WHAT TO DO →
Each record below needs to be reproduced precisely, though not its pictures.

SUPPLIED INFORMATION →
⟨
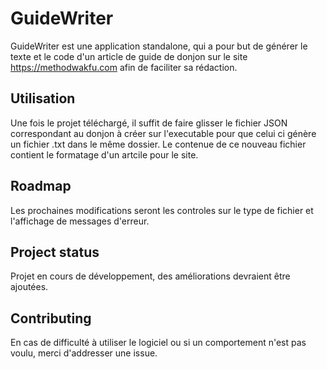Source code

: # GuideWriter
GuideWriter est une application standalone, qui a pour but de générer le texte et le code d'un article de guide de donjon sur le site https://methodwakfu.com afin de faciliter sa rédaction.

## Utilisation
Une fois le projet téléchargé, il suffit de faire glisser le fichier JSON correspondant au donjon à créer sur l'executable pour que celui ci génère un fichier .txt dans le même dossier.
Le contenue de ce nouveau fichier contient le formatage d'un artcile pour le site.

## Roadmap
Les prochaines modifications seront les controles sur le type de fichier et l'affichage de messages d'erreur.


## Project status
Projet en cours de développement, des améliorations devraient être ajoutées.

## Contributing
En cas de difficulté à utiliser le logiciel ou si un comportement n'est pas voulu, merci d'addresser une issue.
⟩
SOLVED PROBLEM →
Source code

: # GuideWriter
GuideWriter est une application standalone, qui a pour but de générer le texte et le code d'un article de guide de donjon sur le site https://methodwakfu.com afin de faciliter sa rédaction.

## Utilisation
Une fois le projet téléchargé, il suffit de faire glisser le fichier JSON correspondant au donjon à créer sur l'executable pour que celui ci génère un fichier .txt dans le même dossier.
Le contenue de ce nouveau fichier contient le formatage d'un artcile pour le site.

## Roadmap
Les prochaines modifications seront les controles sur le type de fichier et l'affichage de messages d'erreur.


## Project status
Projet en cours de développement, des améliorations devraient être ajoutées.

## Contributing
En cas de difficulté à utiliser le logiciel ou si un comportement n'est pas voulu, merci d'addresser une issue.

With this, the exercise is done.